● **Exercise text**:
* * * *

Abstract
Purpose :
That mechanical stimulation of the retina induces visual percepts has been known for millennia but how mechanical deformation produces these responses remains unclear. We were interested in determining whether this might offer an alternative approach to electrical, chemical or optical stimulation for a visual prosthesis. The goal was to determine whether retinal ganglion cells (RGCs) could be stimulated mechanically to evoke responses similar to those generated through visual stimulation and to investigate the underlying mechanism.
Methods :
Dark-adapted retinas from 3- to 5-week wild-type Hooded Long-Evans rats (N = 12) were placed in a multielectrode array from which RGC spike trains were recorded in oxygenated Ames medium at room temperature. The retinas were subjected to visual (20 repetitions of a full-field flash – 2 s of light on followed by 2 s light off – at a mean illuminance of 5 lm/m2) and mechanical stimulation (boluses of Ames medium injected through a micropipette directed at specific retinal locations where robust RGC responses to visual stimulation had been achieved). Our standard stimulation protocol involved 30 injections at an interpulse duration of 3 s and injection time of 100 ms. In some experiments, ruthenium red, a nonselective blocker of the transient receptor potential vanilloid (TRPV) channel family, was used to investigate its role in generating mechanically induced responses.

* * * *

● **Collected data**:
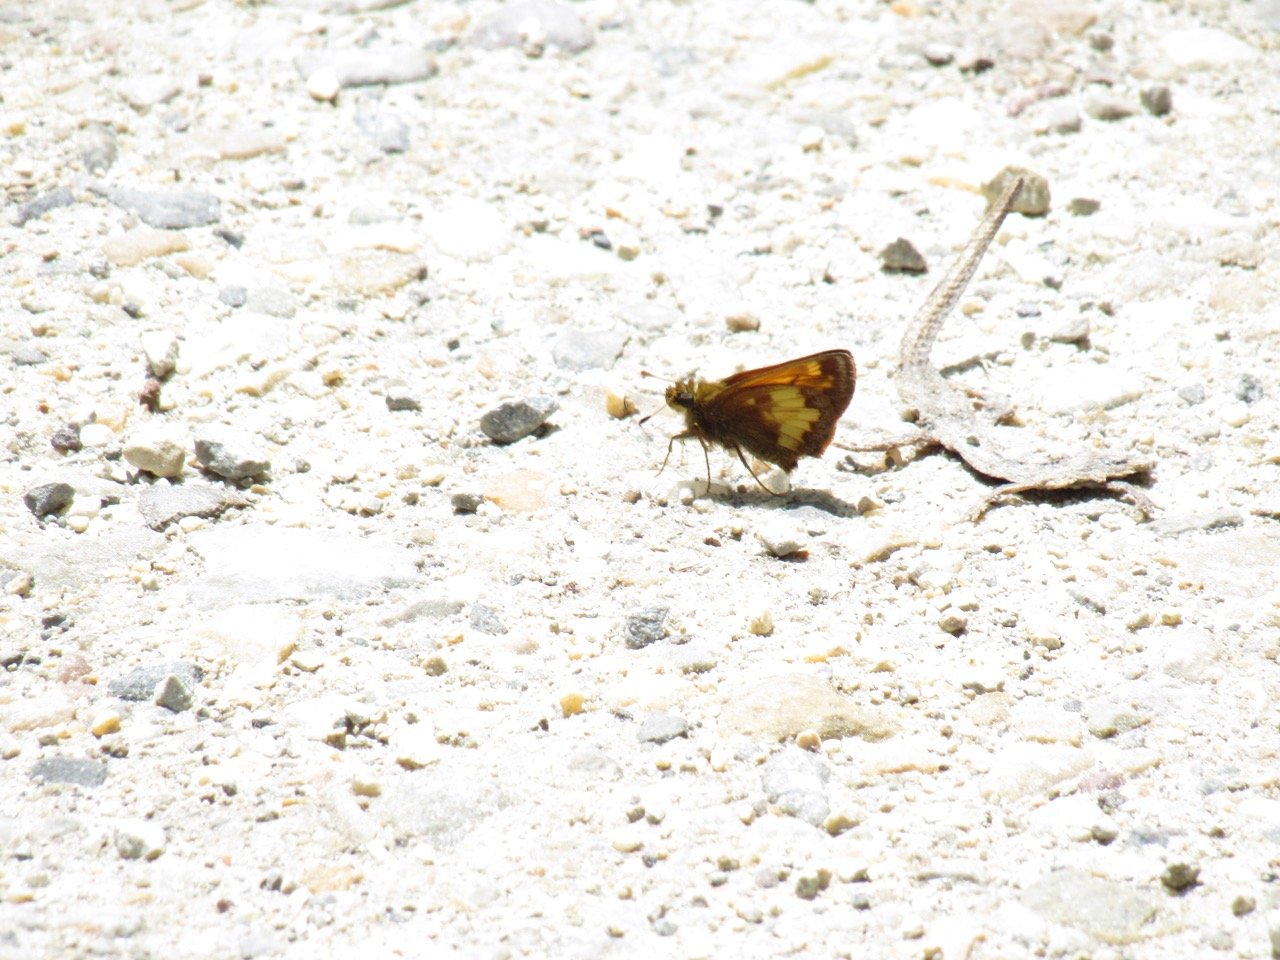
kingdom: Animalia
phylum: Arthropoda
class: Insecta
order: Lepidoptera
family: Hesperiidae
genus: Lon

* * * *

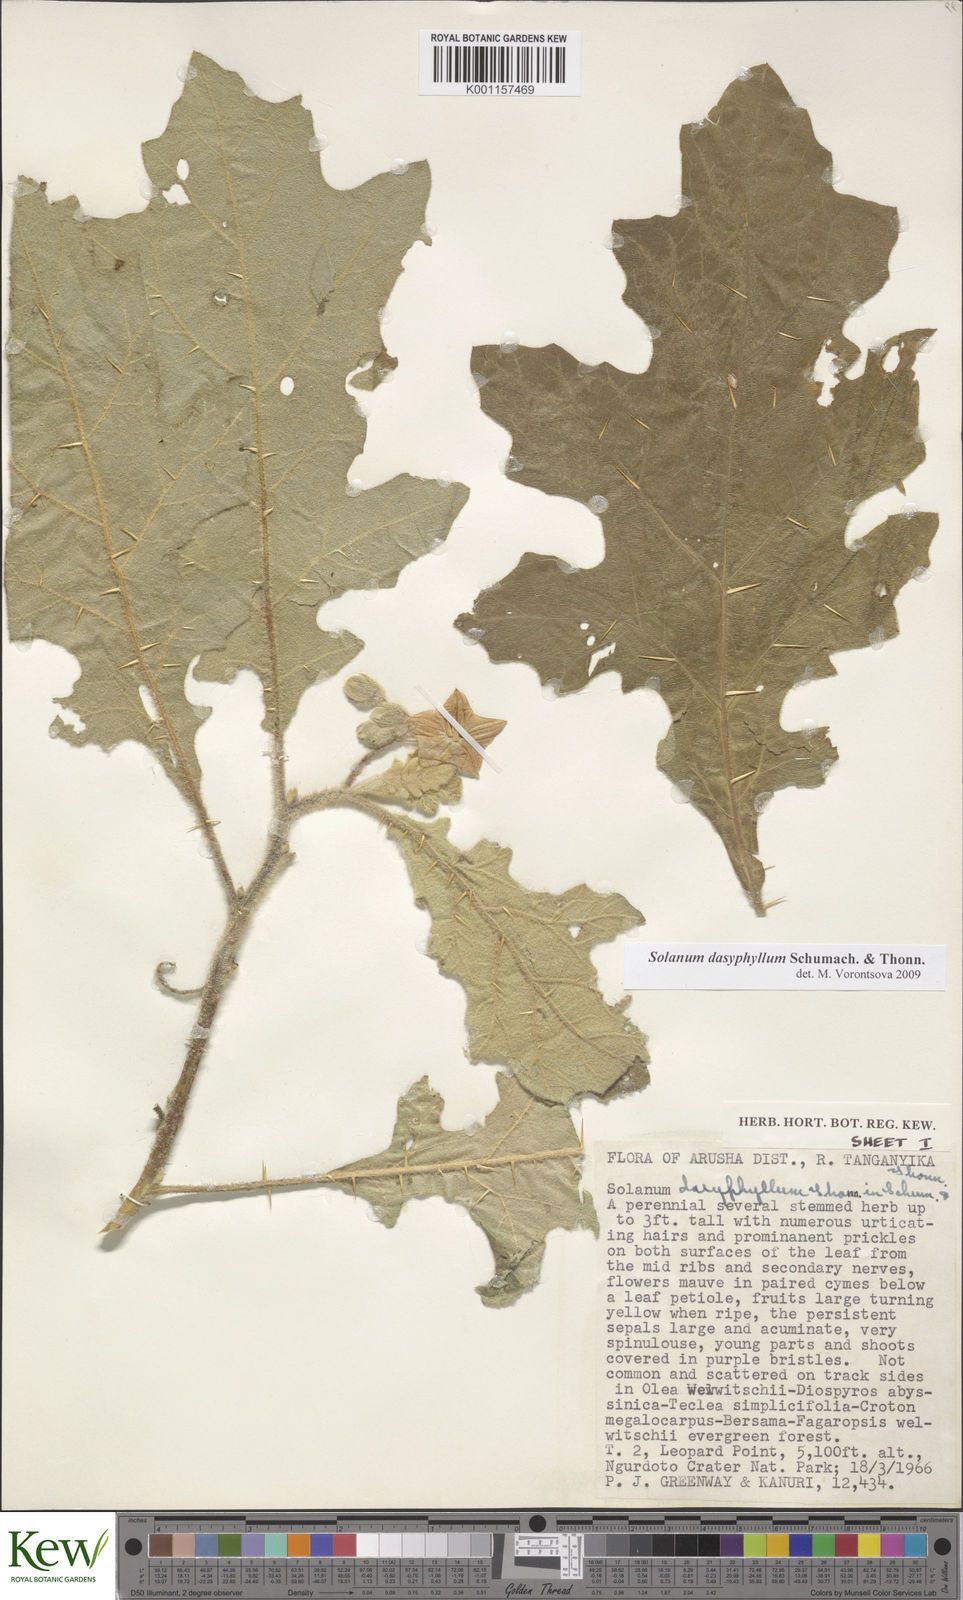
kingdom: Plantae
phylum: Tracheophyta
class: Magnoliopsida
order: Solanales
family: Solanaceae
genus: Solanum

* * * *

● **Exercise instructions**:
1 – Please translate this sentence from the retinal stimulation abstract into Spanish: "Our standard stimulation protocol involved 30 injections at an interpulse duration of 3 s and injection time of 100 ms."
2 – Pick up the retinal stimulation abstract after its final sentence and carry it further.

● **List of answers**:
1 – Nuestro protocolo de estimulación estándar consistió en 30 inyecciones con una duración entre pulsos de 3 s y un tiempo de inyección de 100 ms.

2 –
Results :
Injections of Ames medium elicited spatially localized (200 μm median spread) responses from RGCs. The mechanically induced responses were significantly (p < 0.001) larger in spike rate amplitude and had significantly (p < 0.001) faster response latencies than light-evoked responses. Pharmacological blockade of TRPV channels with ruthenium red significantly (p << 0.001) reduced the amplitude of mechanically induced RGC responses but did not eliminate them entirely. Two-sided Wilcoxon rank-sum tests (α = 0.05) were used to examine the differences between mechanical and visual stimulation and a two-sided Wilcoxon signed-rank test (α = 0.05) was used to compare the spike rate amplitudes of mechanical responses before and after incubation with ruthenium red.
Conclusions :
RGCs can be driven mechanically suggesting that this could be an alternative approach for their stimulation in a visual prosthesis. Currents through TRPV channels are responsible for much of the effect.
This is an abstract that was submitted for the 2018 ARVO Annual Meeting, held in Honolulu, Hawaii, April 29 - May 3, 2018.